(Beginning of Source information)

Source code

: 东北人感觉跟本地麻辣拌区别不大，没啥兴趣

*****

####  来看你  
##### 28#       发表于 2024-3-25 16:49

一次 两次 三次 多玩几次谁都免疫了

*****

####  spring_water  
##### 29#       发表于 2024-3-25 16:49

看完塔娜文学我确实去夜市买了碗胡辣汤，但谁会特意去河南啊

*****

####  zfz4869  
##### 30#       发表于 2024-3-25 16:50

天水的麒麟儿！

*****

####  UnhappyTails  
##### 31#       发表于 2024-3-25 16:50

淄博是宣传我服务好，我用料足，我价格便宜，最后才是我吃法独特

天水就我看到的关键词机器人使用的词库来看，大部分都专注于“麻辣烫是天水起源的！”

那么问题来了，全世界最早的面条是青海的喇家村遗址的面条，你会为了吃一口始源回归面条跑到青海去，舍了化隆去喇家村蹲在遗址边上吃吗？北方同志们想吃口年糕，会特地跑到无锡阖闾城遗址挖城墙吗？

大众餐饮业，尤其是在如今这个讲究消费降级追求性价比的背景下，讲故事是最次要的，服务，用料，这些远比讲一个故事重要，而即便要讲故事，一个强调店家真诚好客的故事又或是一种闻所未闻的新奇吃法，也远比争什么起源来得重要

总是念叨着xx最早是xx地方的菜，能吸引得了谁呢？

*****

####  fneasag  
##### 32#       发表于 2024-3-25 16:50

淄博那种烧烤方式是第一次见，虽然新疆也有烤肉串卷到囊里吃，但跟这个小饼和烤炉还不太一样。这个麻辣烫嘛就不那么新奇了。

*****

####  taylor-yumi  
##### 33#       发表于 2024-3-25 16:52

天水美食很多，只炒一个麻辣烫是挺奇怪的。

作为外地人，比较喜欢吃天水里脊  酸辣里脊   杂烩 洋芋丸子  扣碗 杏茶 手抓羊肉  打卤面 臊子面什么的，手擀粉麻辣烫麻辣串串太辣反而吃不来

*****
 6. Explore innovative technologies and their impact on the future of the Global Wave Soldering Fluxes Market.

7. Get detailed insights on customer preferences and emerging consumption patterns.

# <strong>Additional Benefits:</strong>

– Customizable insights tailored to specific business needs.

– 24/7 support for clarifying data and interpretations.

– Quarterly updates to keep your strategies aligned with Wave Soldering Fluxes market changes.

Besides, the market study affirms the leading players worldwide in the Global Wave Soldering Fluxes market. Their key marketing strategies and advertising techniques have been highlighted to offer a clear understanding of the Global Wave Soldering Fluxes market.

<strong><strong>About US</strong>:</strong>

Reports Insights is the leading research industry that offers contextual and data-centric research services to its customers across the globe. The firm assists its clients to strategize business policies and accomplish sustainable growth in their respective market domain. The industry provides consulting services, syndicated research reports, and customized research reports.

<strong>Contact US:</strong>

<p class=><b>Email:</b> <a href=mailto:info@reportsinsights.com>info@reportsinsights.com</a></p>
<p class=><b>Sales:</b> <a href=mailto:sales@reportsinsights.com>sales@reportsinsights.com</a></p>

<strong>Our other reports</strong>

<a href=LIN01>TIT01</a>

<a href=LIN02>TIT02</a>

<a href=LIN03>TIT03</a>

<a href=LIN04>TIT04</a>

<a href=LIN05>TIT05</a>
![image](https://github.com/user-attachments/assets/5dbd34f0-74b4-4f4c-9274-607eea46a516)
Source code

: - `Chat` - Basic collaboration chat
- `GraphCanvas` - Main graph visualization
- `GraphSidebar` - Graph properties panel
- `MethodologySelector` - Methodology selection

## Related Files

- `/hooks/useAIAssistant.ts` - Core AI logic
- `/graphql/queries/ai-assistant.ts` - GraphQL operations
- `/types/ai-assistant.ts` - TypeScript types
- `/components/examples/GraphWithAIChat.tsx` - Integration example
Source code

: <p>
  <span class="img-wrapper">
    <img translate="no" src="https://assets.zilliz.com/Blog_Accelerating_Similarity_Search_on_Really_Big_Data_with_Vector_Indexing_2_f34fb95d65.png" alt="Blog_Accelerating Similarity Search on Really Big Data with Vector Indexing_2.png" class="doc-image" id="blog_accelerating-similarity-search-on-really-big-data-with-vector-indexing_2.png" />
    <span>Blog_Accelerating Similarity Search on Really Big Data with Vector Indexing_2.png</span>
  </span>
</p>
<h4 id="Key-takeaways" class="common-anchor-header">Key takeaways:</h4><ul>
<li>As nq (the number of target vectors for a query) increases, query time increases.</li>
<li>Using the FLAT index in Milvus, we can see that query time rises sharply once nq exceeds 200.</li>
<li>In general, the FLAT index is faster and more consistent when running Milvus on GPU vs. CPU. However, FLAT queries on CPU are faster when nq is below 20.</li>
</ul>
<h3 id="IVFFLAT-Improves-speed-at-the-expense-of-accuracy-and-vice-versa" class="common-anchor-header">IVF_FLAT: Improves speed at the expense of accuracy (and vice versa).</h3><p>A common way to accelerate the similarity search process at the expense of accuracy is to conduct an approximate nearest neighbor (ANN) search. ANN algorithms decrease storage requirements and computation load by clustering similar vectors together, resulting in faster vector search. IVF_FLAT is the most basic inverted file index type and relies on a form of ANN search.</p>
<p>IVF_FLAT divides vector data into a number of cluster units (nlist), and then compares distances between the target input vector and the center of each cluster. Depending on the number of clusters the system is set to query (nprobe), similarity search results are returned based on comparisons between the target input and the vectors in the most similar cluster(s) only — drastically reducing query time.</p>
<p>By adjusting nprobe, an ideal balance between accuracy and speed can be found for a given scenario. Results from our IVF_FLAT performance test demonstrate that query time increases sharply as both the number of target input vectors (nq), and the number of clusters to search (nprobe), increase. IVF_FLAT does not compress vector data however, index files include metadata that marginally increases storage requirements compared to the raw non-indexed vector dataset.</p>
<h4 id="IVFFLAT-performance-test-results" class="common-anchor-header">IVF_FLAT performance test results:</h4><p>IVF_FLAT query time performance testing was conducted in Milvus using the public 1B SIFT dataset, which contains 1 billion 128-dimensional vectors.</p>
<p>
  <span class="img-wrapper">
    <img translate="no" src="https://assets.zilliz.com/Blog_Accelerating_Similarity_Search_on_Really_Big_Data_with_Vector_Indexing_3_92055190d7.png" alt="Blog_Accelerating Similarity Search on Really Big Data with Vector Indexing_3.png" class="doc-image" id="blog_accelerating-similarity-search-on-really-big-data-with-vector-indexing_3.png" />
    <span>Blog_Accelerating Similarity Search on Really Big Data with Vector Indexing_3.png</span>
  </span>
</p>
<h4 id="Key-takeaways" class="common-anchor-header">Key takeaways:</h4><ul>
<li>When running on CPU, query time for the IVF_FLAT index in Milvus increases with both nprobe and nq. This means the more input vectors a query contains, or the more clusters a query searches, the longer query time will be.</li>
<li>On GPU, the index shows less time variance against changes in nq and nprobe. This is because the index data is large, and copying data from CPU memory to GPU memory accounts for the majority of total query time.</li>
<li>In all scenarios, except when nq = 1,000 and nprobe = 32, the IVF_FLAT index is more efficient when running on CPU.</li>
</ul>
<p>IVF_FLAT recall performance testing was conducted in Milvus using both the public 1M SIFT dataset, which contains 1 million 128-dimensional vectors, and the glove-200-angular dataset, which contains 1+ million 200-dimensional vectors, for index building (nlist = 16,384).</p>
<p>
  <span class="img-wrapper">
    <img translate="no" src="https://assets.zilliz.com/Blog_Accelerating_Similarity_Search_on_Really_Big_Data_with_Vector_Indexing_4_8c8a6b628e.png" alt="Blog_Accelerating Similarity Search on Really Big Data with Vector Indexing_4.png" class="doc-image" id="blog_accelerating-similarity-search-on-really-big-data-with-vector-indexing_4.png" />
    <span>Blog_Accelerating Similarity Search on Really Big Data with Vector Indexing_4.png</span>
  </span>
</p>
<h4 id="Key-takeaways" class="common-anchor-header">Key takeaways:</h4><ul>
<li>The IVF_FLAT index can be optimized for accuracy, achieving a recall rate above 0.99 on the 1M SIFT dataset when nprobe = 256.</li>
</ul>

(End of Source information)

* _Job item_: In the listing above, find the line containing "Besides, the market" and the line containing "Main graph visualization". Output them and every line between, exactly, and nothing else.

* _Expected answer_:
Besides, the market study affirms the leading players worldwide in the Global Wave Soldering Fluxes market. Their key marketing strategies and advertising techniques have been highlighted to offer a clear understanding of the Global Wave Soldering Fluxes market.

<strong><strong>About US</strong>:</strong>

Reports Insights is the leading research industry that offers contextual and data-centric research services to its customers across the globe. The firm assists its clients to strategize business policies and accomplish sustainable growth in their respective market domain. The industry provides consulting services, syndicated research reports, and customized research reports.

<strong>Contact US:</strong>

<p class=><b>Email:</b> <a href=mailto:info@reportsinsights.com>info@reportsinsights.com</a></p>
<p class=><b>Sales:</b> <a href=mailto:sales@reportsinsights.com>sales@reportsinsights.com</a></p>

<strong>Our other reports</strong>

<a href=LIN01>TIT01</a>

<a href=LIN02>TIT02</a>

<a href=LIN03>TIT03</a>

<a href=LIN04>TIT04</a>

<a href=LIN05>TIT05</a>
![image](https://github.com/user-attachments/assets/5dbd34f0-74b4-4f4c-9274-607eea46a516)
Source code

: - `Chat` - Basic collaboration chat
- `GraphCanvas` - Main graph visualization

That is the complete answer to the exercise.